【実施例】
【0061】
以下、実験例において、本発明及びその効果を具体的に説明する。但し、本発明は下記の実施例や実験例に限定されるものではない。
【0062】
実験例1
津田かぶから単離した乳酸菌(
Lactobacillus brevis)の中に、肝臓の中性脂肪を低減する作用を有する乳酸菌が存在することを見出し、当該乳酸菌を単離した。
【0063】
(1)乳酸菌(
Lactobacillus brevis)の分離同定
津田かぶ(英名/Turnip・Brassica rapa)の根(生)を破砕し、当該破砕物の水抽出液を、炭酸カルシウムを含む乳酸菌培養用の平板培地(MRS)に塗沫した。これを好気条件で37℃、48時間培養し、ハローを形成した白色コロニーを、グラム染色にて検鏡し、グラム陽性及び桿菌であることを確認した。さらに、カタラーゼ活性(陰性)、発酵形式(ヘテロ)、15℃生育性(+)、各種糖からの酸生成の有無(フルクトース発酵:+、リボース発酵:+、マンノース発酵:−)、及び糖資化性(前述する表1参照)の試験結果をバージィーズ・マニュアル・オブ・システマティック・バクテリオロジー(Bergey’s Manual of Systematic Bacteriology)に照らし、また16S rRNA遺伝子による相同性検索の結果から、津田かぶから単離した菌を、
Lactobacillus brevisに属する乳酸菌と同定した。
【0064】
(2)肝臓の中性脂肪低減作用の確認試験
(1)で単離した乳酸菌を被験動物に摂取させて、病理組織学検査、並びに肝臓1gあたりの中性脂肪量を測定し、肝臓の中性脂肪を低減させる作用を有する乳酸菌を取得した。
【0065】
(i)試験動物
試験動物として、日本クレア株式会社から入手したラット/Jcl:SD/雄性4週齢を用いた。1週間の予備飼育をし、一般状態に異常がないラットを本試験(各群11匹)に用いた。飼育条件は、温度20〜26℃、相対湿度30〜80%、照明時間12時間(午前8時点灯、午後8時消灯)、FRPラットブラケットケージに個別収容、飼料は予備飼育中はマウス・ラット・ハムスター用飼料(CRF-1;オリエンタル酵母工業株式会社)を自由摂取させた。飲料は水道水を自由摂取させた。
【0066】
(ii)試験用乳酸菌の調製
(1)で得られた乳酸菌(
L.
brevis)を、MRS液体培地を用いて37℃で50rpm、振とう培養を行った後、滅菌水で洗浄後、凍結乾燥(アルバック社製)を行い、試験まで冷暗所に設置したデシケーター内で保存した。

◆ **課題**:
課題文を読み、次の問いに答えなさい。
1. 乳酸菌は何から単離されたか。
2. 本試験では各群に何匹のラットを用いたか。
3. 凍結乾燥した乳酸菌は、試験までどこで保存されたか。

◆ **記録データ**:

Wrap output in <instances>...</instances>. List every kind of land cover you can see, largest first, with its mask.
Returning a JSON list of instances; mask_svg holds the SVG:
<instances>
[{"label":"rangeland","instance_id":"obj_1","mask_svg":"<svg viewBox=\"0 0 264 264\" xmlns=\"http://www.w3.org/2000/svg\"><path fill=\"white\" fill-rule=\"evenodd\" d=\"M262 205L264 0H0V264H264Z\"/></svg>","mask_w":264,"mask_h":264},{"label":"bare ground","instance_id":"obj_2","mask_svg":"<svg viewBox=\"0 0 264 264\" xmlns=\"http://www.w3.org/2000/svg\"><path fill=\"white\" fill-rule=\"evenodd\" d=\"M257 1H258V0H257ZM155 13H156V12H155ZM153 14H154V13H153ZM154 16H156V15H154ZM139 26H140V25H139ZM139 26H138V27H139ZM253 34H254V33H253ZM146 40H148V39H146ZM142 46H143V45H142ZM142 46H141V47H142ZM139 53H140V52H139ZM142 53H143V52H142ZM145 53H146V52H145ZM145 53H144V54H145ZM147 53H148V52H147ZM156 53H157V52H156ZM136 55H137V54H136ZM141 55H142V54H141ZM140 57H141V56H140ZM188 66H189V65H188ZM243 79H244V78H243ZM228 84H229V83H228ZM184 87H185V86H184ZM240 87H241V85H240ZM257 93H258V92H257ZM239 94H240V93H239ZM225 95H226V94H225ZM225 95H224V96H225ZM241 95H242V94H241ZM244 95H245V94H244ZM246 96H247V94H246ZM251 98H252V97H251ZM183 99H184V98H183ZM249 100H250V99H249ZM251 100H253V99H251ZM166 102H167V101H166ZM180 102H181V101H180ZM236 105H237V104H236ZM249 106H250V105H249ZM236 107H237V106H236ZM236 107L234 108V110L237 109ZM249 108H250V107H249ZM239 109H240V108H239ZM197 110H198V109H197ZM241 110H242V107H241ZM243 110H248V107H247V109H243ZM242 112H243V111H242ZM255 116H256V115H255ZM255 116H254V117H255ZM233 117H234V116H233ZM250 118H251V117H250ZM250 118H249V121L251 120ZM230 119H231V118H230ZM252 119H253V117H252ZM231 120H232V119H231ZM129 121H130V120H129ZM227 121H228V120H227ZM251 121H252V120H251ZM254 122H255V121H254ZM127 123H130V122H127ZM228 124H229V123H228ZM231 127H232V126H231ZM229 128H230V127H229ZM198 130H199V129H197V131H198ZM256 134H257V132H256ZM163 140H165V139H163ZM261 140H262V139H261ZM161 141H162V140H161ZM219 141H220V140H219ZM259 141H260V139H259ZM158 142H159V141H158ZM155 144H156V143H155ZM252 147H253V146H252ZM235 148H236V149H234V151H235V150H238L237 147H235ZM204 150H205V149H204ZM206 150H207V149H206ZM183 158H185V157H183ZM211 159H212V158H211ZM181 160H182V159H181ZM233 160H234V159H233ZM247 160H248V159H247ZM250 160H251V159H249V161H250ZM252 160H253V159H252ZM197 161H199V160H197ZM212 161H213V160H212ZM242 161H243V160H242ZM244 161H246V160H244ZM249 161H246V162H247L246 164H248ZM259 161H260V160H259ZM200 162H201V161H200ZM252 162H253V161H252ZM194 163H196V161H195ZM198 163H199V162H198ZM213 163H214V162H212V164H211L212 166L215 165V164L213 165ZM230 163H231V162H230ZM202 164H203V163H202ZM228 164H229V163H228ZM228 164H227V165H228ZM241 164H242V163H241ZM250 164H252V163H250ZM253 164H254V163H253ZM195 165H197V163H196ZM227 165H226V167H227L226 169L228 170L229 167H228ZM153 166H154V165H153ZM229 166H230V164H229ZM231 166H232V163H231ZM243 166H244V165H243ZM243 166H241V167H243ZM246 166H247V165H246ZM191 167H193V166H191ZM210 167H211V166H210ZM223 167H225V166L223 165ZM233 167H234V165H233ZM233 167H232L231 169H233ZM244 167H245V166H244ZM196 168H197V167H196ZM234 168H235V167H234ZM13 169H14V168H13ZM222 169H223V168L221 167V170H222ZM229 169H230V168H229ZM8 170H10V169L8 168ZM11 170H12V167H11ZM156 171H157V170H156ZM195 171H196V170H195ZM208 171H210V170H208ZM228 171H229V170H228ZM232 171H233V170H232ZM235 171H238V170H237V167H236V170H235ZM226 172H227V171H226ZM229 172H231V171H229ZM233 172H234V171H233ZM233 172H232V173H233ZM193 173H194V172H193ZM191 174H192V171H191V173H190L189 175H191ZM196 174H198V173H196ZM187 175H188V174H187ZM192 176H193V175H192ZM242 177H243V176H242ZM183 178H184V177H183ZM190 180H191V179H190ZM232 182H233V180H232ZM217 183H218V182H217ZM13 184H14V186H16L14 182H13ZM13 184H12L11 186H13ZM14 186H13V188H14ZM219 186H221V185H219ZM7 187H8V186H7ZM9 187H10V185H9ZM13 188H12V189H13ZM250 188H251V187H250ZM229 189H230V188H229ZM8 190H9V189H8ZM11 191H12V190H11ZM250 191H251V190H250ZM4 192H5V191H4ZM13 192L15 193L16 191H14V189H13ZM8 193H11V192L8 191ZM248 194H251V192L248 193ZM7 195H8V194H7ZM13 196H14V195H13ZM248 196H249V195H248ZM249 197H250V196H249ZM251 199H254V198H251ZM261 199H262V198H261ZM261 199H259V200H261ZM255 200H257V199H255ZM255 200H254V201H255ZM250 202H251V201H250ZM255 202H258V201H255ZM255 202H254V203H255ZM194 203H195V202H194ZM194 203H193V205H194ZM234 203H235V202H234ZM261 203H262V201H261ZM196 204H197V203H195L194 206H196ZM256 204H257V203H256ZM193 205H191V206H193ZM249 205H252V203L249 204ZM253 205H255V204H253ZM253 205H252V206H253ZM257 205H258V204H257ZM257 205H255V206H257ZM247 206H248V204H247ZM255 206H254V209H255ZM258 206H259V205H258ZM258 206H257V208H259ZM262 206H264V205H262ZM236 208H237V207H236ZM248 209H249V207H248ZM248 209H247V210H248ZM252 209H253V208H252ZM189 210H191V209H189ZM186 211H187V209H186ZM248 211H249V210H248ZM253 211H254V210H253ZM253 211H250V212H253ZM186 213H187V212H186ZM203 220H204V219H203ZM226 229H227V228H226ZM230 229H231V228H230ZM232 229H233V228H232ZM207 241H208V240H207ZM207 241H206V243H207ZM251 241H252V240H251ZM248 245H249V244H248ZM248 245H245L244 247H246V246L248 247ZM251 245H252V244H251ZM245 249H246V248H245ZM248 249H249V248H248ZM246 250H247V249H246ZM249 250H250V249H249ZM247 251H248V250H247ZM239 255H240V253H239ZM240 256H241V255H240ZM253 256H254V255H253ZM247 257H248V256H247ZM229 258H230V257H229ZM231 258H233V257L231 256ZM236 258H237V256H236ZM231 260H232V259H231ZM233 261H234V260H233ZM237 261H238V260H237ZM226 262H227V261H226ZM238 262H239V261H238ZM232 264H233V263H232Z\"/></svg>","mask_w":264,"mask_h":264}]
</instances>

◆ **解答**:
1. 津田かぶ
2. 11匹
3. 冷暗所に設置したデシケーター内